Vous n’avez pas l’obligation de transmettre l’intégralité des factures, vous pouvez lui confier une gestion partielle.
Une fois que les différents documents ont été transmis au factor, celui-ci pourra directement analyser la situation en fonction de l’établissement.
Une analyse précise déterminera les risques par rapport aux différentes factures en cours, avant que le factor ne puisse vous donner un accord de principe.
Selon l’analyse effectuée, un niveau de garantie sera déterminé pour chaque créance en cours.
Un contrat d’affacturage vous sera ainsi proposé, que vous êtes libre d’accepter ou non.
Mais à partir du moment où vous donnez votre accord via la signature du document, la transmission de toutes les factures à remettre au factor devra obligatoirement être mentionnée des délais de paiement.

Sachez que toutes les remises pourront être dématérialisées si nécessaire.
L’entreprise sera également dans l’obligation d’informer sa clientèle que toutes les créances ont été cédées à un factor, via une mention de subrogation.

Cette mention de subrogation est directement à inclure sur la facture que vous transmettez à votre client, mais également en copie au factor.
Une fois cette étape réalisée, l’entreprise recevra une avance pour chaque facture, avec la prise en compte des frais liés à la constitution d’un fonds de garantie.
Le factor quant à lui gérera les factures à échéances qui ont été contractées et rédigées par le client, tout en s’occupant des possibles impayés.

La gestion des impayés


Si malheureusement un client rencontre certaines difficultés à cause de la défaillance de son activité et devient insolvable, le factor devra faire face à une situation d’impayé.
Il devra donc utiliser l’argent qui a été constitué pour former un fonds de garantie.
Cela permettra au factor de récupérer le montant total des factures impayées qu’il a pu vous avancer.
Si de votre côté vous avez contracté une assurance-crédit, celle-ci pourra directement être prise en compte, afin de régler partiellement ou totalement les impayés concernés.
Cela dépendra finalement de votre contrat ainsi que du fonds de garantie qui pourra venir compléter l’indemnisation de l’assurance-crédit.
En d’autres termes si le contrat que vous avez souscrit couvre 90 % des impayés, le factor utilisera le fonds de garantie à hauteur de 10 % pour couvrir l’intégralité de l’échéance.
Cependant l’assurance-crédit n’est pas obligatoire, elle peut directement être souscrit avec le factor ou bien de manière totalement indépendante.
Si tel est le cas, vous aurez la possibilité de vous orienter vers une délégation de bénéfices concernant les indemnités liées directement aux impayés.
L’autre avantage de l’assurance-crédit, c’est que celle-ci peut vous fournir des informations indispensables sur la solvabilité de vos partenaires commerciaux.
Plutôt que de poursuivre des relations commerciales douteuses, s’informer sur la pérennité d’un client ou d’un prospect, vous permettra d’éviter de vous retrouver dans des situations d’impayées.
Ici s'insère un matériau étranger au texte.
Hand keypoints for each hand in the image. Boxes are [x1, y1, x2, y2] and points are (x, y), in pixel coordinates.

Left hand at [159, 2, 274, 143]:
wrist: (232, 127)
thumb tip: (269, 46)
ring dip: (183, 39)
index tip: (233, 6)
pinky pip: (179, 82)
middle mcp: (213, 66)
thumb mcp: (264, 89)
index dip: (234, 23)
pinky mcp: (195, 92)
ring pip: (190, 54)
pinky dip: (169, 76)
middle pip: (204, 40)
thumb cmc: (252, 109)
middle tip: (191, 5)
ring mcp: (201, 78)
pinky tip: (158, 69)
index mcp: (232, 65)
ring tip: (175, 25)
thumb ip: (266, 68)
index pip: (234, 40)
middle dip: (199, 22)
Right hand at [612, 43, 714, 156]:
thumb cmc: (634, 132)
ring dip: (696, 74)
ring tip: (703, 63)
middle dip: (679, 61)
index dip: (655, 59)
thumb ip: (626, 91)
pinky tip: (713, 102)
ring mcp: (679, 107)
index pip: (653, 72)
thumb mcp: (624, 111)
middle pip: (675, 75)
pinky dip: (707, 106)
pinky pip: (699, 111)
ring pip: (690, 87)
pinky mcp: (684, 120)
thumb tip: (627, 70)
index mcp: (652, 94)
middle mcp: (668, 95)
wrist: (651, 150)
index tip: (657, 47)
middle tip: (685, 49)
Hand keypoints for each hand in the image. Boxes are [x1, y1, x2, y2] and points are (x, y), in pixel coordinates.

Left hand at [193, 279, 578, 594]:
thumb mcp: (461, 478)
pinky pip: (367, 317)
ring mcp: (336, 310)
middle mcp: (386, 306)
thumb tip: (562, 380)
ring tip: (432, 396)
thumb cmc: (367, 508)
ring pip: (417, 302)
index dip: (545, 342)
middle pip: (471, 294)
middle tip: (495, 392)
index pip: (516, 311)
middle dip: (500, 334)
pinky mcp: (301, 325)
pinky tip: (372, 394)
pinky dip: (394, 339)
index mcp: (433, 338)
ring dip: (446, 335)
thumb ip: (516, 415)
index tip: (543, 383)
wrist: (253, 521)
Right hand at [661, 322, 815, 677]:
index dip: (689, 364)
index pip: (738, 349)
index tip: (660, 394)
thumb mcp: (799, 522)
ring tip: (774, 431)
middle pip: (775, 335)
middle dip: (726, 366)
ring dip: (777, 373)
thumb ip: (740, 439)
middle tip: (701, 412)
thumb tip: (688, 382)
Comment comptabiliser la cession de créances et le paiement du factor ?


La comptabilisation de la cession des créances s’effectue toujours de la même manière :
• Le compte client est automatiquement crédité alors que les comptes des rémunérations d’affacturage, de la TVA déductible et factor seront automatiquement débités avec les montants prévus à cet effet.
• Pour la comptabilisation du paiement factor, il est obligatoire d’inscrire le versement dans l’écriture comptable.
• Le compte factor est donc automatiquement crédité par rapport au montant perçu, alors que le compte banque sera en contrepartie débité du montant perçu.